I love the nurses here. Really, they are all so great- it
almost makes me want to come back when all of this is said and done and give
back to them in some way. My current nurse, Johanna, was a patient here and had
twins at 25 weeks, 2.5 years ago. They are doing great now. Her water broke
very early in the pregnancy, and she was here until she gave birth. It has been
great getting to chat with her about everything, because she’s very realistic
about my situation, but also very encouraging. She actually was pregnant with
triplets, but one did not make it after her water broke. It’s been nice to hear
her perspective about everything. I feel blessed by every one of my nurses…
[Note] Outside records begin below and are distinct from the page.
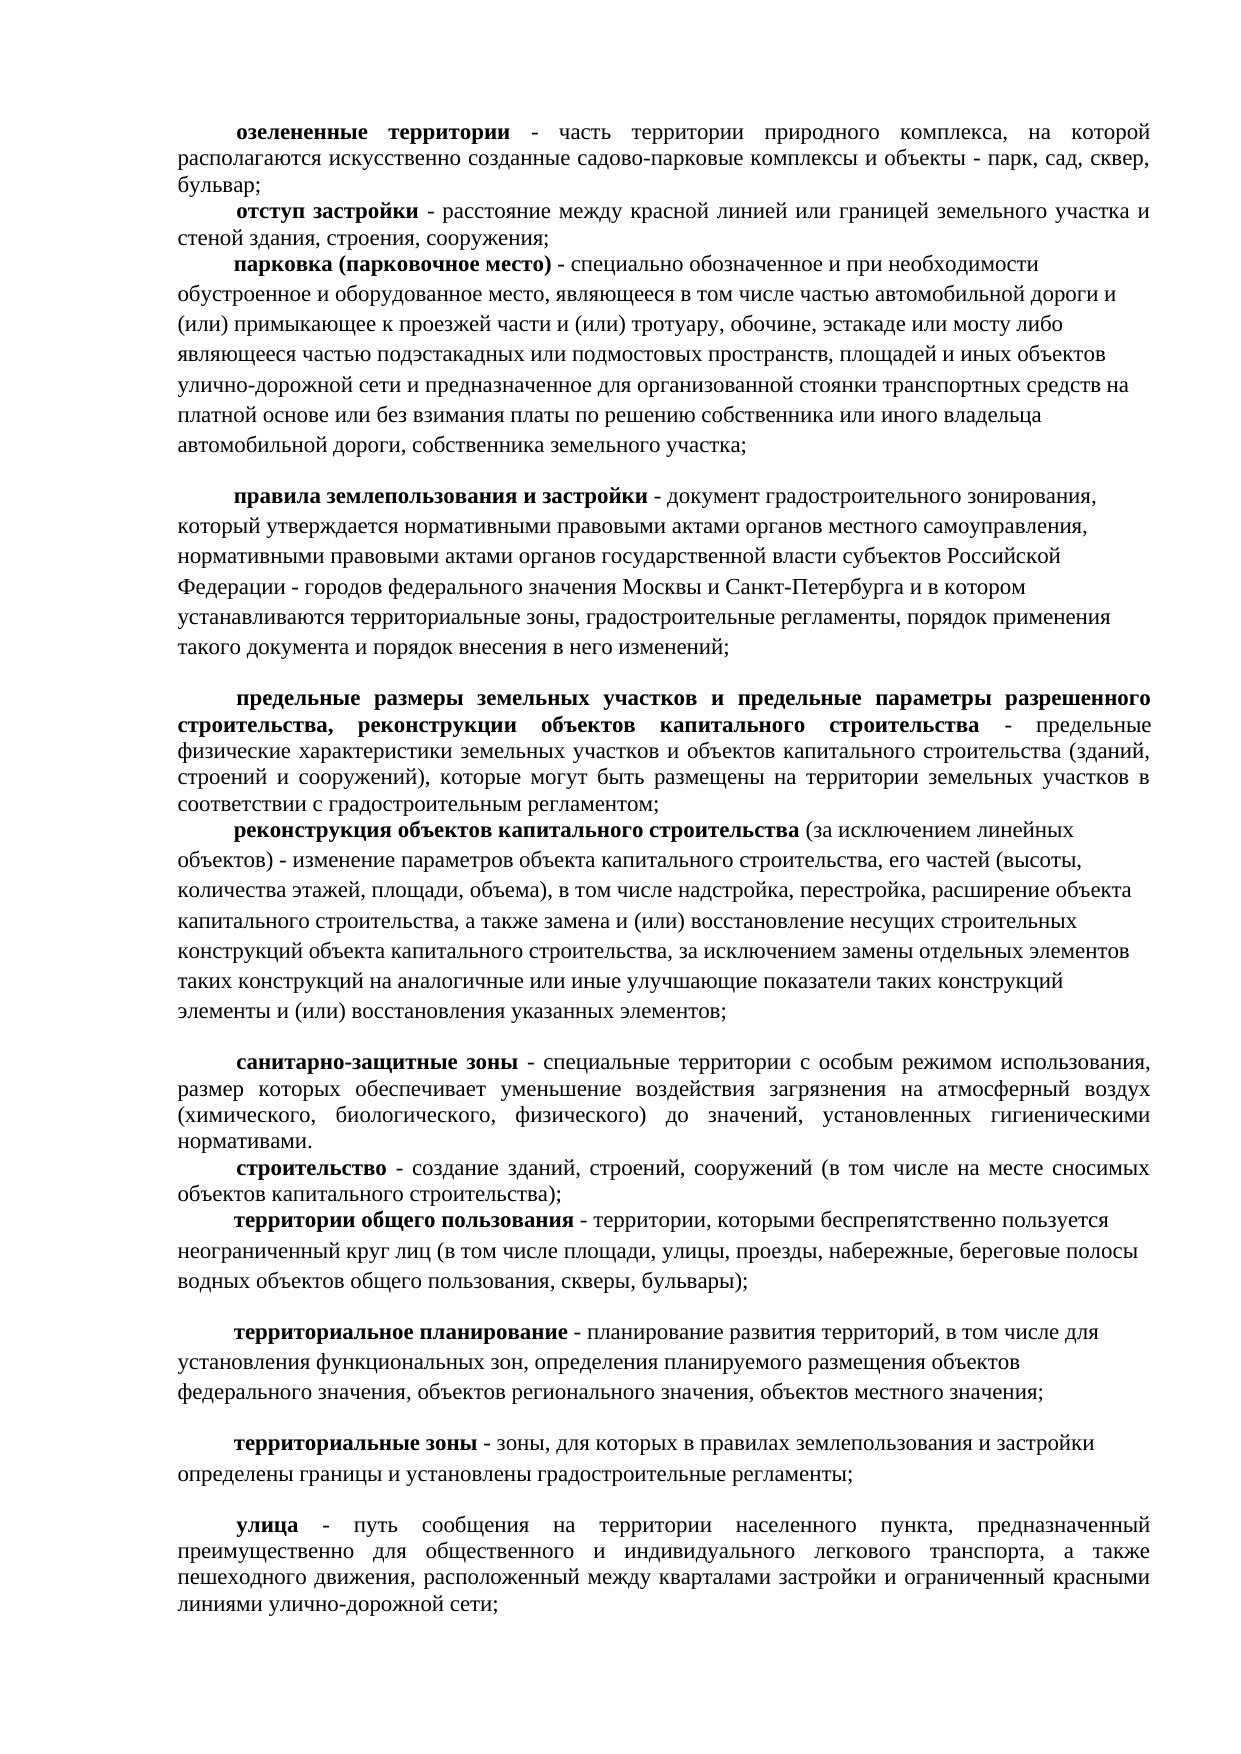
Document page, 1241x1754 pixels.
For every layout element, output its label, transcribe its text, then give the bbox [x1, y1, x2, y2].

text отступ застройки - расстояние между красной линией или границей земельного участка и стеной здания, строения, сооружения; [177, 197, 1152, 250]
text реконструкция объектов капитального строительства (за исключением линейных объектов) - изменение параметров объекта капитального строительства, его частей (высоты, количества этажей, площади, объема), в том числе надстройка, перестройка, расширение объекта капитального строительства, а также замена и (или) восстановление несущих строительных конструкций объекта капитального строительства, за исключением замены отдельных элементов таких конструкций на аналогичные или иные улучшающие показатели таких конструкций элементы и (или) восстановления указанных элементов; [177, 816, 1152, 1024]
text предельные размеры земельных участков и предельные параметры разрешенного строительства, реконструкции объектов капитального строительства - предельные физические характеристики земельных участков и объектов капитального строительства (зданий, строений и сооружений), которые могут быть размещены на территории земельных участков в соответствии с градостроительным регламентом; [177, 684, 1152, 816]
text озелененные территории - часть территории природного комплекса, на которой располагаются искусственно созданные садово-парковые комплексы и объекты - парк, сад, сквер, бульвар; [177, 118, 1152, 197]
text улица - путь сообщения на территории населенного пункта, предназначенный преимущественно для общественного и индивидуального легкового транспорта, а также пешеходного движения, расположенный между кварталами застройки и ограниченный красными линиями улично-дорожной сети; [177, 1511, 1152, 1616]
text территории общего пользования - территории, которыми беспрепятственно пользуется неограниченный круг лиц (в том числе площади, улицы, проезды, набережные, береговые полосы водных объектов общего пользования, скверы, бульвары); [177, 1206, 1152, 1293]
text парковка (парковочное место) - специально обозначенное и при необходимости обустроенное и оборудованное место, являющееся в том числе частью автомобильной дороги и (или) примыкающее к проезжей части и (или) тротуару, обочине, эстакаде или мосту либо являющееся частью подэстакадных или подмостовых пространств, площадей и иных объектов улично-дорожной сети и предназначенное для организованной стоянки транспортных средств на платной основе или без взимания платы по решению собственника или иного владельца автомобильной дороги, собственника земельного участка; [177, 250, 1152, 457]
text правила землепользования и застройки - документ градостроительного зонирования, который утверждается нормативными правовыми актами органов местного самоуправления, нормативными правовыми актами органов государственной власти субъектов Российской Федерации - городов федерального значения Москвы и Санкт-Петербурга и в котором устанавливаются территориальные зоны, градостроительные регламенты, порядок применения такого документа и порядок внесения в него изменений; [177, 482, 1152, 659]
text санитарно-защитные зоны - специальные территории с особым режимом использования, размер которых обеспечивает уменьшение воздействия загрязнения на атмосферный воздух (химического, биологического, физического) до значений, установленных гигиеническими нормативами. [177, 1048, 1152, 1154]
text строительство - создание зданий, строений, сооружений (в том числе на месте сносимых объектов капитального строительства); [177, 1154, 1152, 1206]
text территориальное планирование - планирование развития территорий, в том числе для установления функциональных зон, определения планируемого размещения объектов федерального значения, объектов регионального значения, объектов местного значения; [177, 1318, 1152, 1405]
text территориальные зоны - зоны, для которых в правилах землепользования и застройки определены границы и установлены градостроительные регламенты; [177, 1429, 1152, 1486]
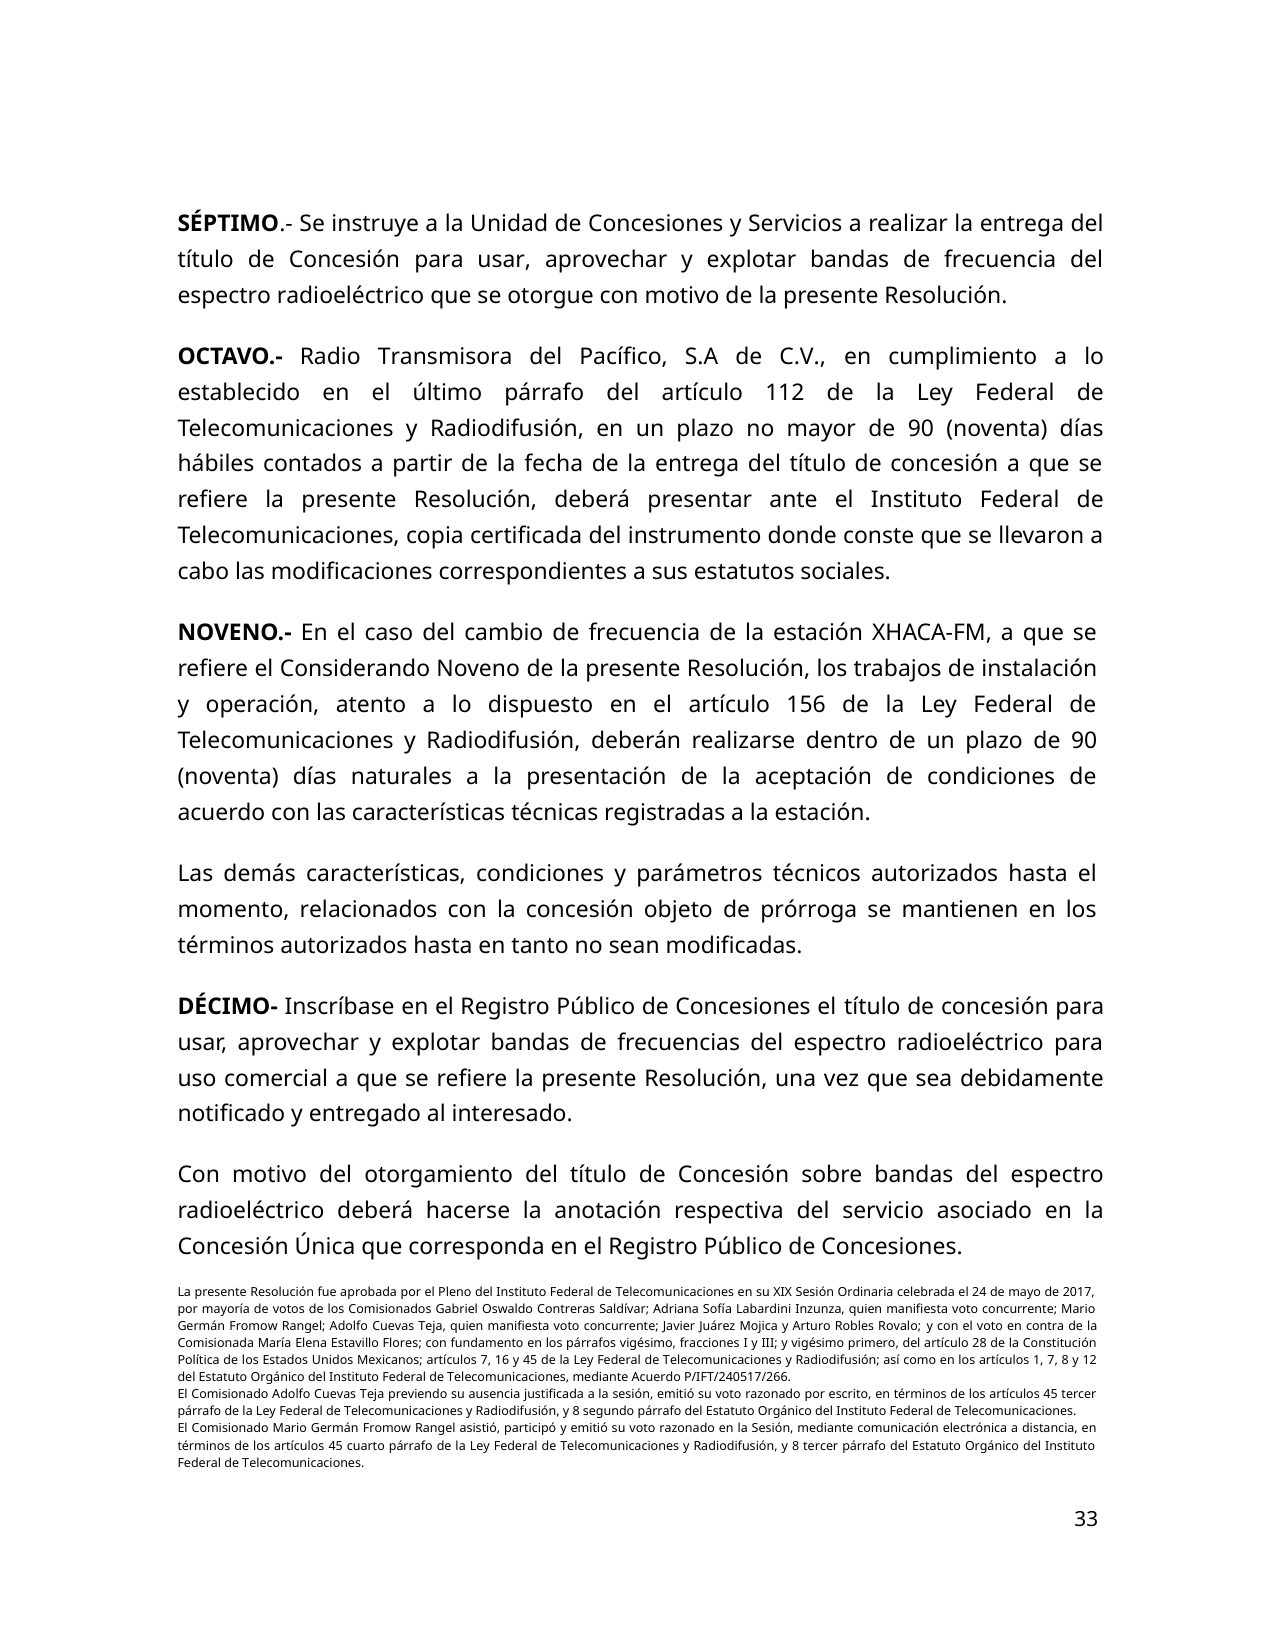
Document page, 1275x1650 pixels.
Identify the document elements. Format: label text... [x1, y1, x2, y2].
even the one that was a little grumpier than the rest was still very nice…
haha.
I have actually been pretty pampered today. The Mag drip was
so uncomfortable that I am becoming more thankful for any perks I get: massage,
shower, my own pajamas, unrestricted diet, etc. I don’t have to page the nurse
whenever I have to go to the bathroom. I can order free movies and play on the
internet most of the day. I will probably miss certain parts of this after it’s
all over, because I won’t get 6 hours of uninterrupted sleep again anytime in
the near future. Ambien has been my BFF at night, and I got such good sleep the
past two nights that I didn’t even wake up to go to the bathroom, which is
RARE. It caused some more intense contractions when I did wake up this morning,
but they mellowed out as the morning went on. Overall, the consensus seems to
be that I’m doing pretty well. I am thankful for every minute I have without
the dreaded Mag drip. And if I need to go back on it, which is probably a
reality since one of the meds I am on cannot be distributed again during this pregnancy
after this round because of possible harmful side effects, then that’s what I’ll
do. Until then, I’ll be happy with whatever I get. I’m really realizing the
little things now and am grateful for all of them. This puts everything in
perspective.
The boys both weigh over a pound now. They got some steroid
shots when I was on the Mag drip, so I’m sure they are getting close to 1.5
pounds now. Monday is the big day… they are going to check my cervix again. I
am nervous to find out what’s going on, because that could be the biggest
deciding factor about when I go into labor. Even if I’m starting to dilate, and
even if my water breaks, the can usually still hold off labor for a few days or
more if they get to me early enough. I will most likely be here for Christmas
this year, and although that sucks, I am trying to come to terms and be
realistic about it. The party can come to me, I guess! We’ll see what happens.
Okay, that’s plenty for right now. I have very limited
access to the Blogger website, so I have to write this in Word and then cut/paste
so I can save my minutes. I’ll try to update again asap!